Coalition of the willing

September 23, 2009

‘Coalition of the Willing’ now has its own contributors’ blog. I’ll be posting there as well as here in the coming months.

On green imagery

August 6, 2009

The film director Werner Herzog is rarely short of something interesting to say. He didn’t disappoint in a recent interview at BFI Southbank, in which he spoke about the importance of creating new images to tackle climate change.

Interviewer: You once said that the creation of new images in the world was one of the most central things to sustaining human life on the planet.

Herzog: In a way, yes, because if we don’t start to adapt, through language and through images, to new and unforeseen situations, we will be somehow stunted in our growth. We will not be adaptable to challenges that are coming at us at a very rapid rate. I think it has to do with human ingenuity and human intelligence. And it ultimately translates in our language skills and how we refresh and recreate language day after day after day, and create images that are adequate and are not at a standstill for 50, 60, 70 years. There are certain images that are totally at a standstill and are just without meaning. … [I]t’s a dangerous thing. Without image and language adaptations, we will not really be able to adapt to unforeseen challenges, like global warming, which is just one problem.’

Herzog is the best kind of public philosopher. His reference to global warming got me thinking: what image adaptations do we need to tackle a problem of this order?

One possible answer is that we need more images that represent human beings as a species, as opposed to a bunch of different nationalities and ethnicities. Perhaps images too of the earth from space, evoking the fragility of life on the blue planet and our isolation in the void.

Most of all, we need images of human collaboration. The myriad problems thrown-up by climate change will not be solved by celebrities and reformers. We need new images to remind ourselves of what tremendous things we’ve accomplished through mass collaboration.

I’ve recently worked with Simon Robson on a film about how new Web 2.0 platforms could be used to muster and facilitate grassroots collaboration to tackle global warming. Over several months, I’ve had the opportunity of being able to watch, listen, discuss, and co-create with numerous artists and studios about the world, which has been a fantastic experience. What has blown me away has been the creativity and intelligence on the part of the animators and designers dealing with the visual landscapes of the film. It is as if everyone working on the film realizes that what is really at stake is the opportunity to create a new visual landscape for the war on global warming — new images for the reimagining of the struggle and its possibilities.

Swarm politics

June 25, 2009

I spoke about swarm politics at the F5 Creativity Festival in NYC in April 2009.  Simon Robson and I were there to present shots from our upcoming film, ‘Coalition of the Willing’. Popdesign captured the moment and put it  flickr. Thank you Popdesign. To see the photos of Simon and I, you can either scroll left through the photostream or follow a tag (better).

If you’d like to watch the video of our presentation at F5, you’ll find it here. Thanks very much to Justin Cone for posting this video on the F5 site.

▶ **Information provided**
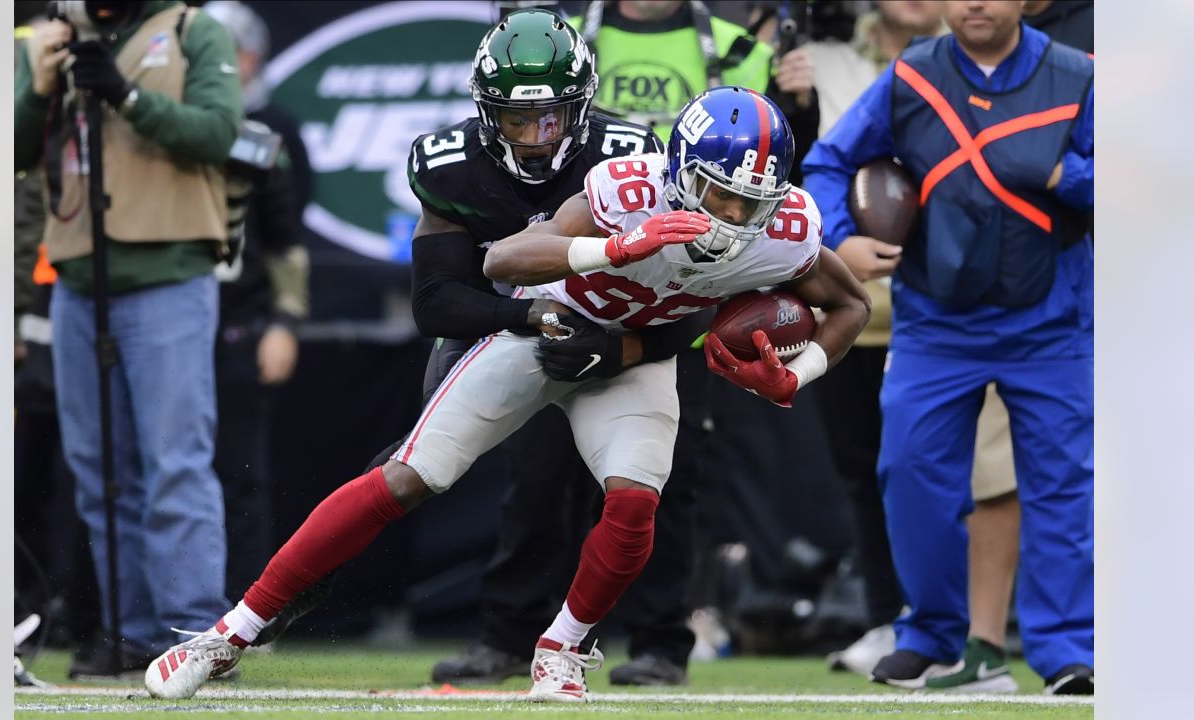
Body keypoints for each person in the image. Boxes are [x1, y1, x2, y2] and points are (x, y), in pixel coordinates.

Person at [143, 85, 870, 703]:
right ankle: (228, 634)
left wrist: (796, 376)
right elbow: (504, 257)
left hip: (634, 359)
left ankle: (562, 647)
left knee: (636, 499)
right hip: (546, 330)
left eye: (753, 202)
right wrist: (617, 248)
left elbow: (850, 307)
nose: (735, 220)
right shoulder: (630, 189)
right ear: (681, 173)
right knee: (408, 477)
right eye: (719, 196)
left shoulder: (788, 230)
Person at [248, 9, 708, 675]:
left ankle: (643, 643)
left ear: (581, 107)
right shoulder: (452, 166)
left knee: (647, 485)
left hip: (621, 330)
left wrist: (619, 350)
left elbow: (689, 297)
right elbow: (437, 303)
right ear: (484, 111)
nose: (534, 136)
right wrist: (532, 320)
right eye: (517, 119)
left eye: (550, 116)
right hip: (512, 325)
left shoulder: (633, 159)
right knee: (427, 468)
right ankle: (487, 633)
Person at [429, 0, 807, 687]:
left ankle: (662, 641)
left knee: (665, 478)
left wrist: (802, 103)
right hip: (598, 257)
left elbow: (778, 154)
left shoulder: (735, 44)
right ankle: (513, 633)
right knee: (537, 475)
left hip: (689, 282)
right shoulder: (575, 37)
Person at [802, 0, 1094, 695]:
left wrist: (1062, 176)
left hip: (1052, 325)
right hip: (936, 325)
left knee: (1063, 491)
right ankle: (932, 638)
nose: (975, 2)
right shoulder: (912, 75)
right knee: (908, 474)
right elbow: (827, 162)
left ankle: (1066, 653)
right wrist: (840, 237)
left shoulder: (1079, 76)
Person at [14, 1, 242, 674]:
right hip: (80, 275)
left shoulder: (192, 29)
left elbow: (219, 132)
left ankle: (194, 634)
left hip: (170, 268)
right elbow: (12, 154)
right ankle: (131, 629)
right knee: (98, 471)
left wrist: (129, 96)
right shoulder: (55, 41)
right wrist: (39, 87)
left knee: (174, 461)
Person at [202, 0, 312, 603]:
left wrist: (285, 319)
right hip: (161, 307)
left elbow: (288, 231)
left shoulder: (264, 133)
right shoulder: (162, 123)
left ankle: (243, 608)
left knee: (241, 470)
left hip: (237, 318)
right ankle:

▶ **Aim of the task**
Answer these questions from the blog text above:
(a) Where did Werner Herzog give the interview that is quoted?
(b) At which event did the writer speak about swarm politics, and when?
(c) Who posted the video of the presentation on the F5 site?

▶ **Response**
(a) At BFI Southbank.
(b) At the F5 Creativity Festival in NYC, in April 2009.
(c) Justin Cone.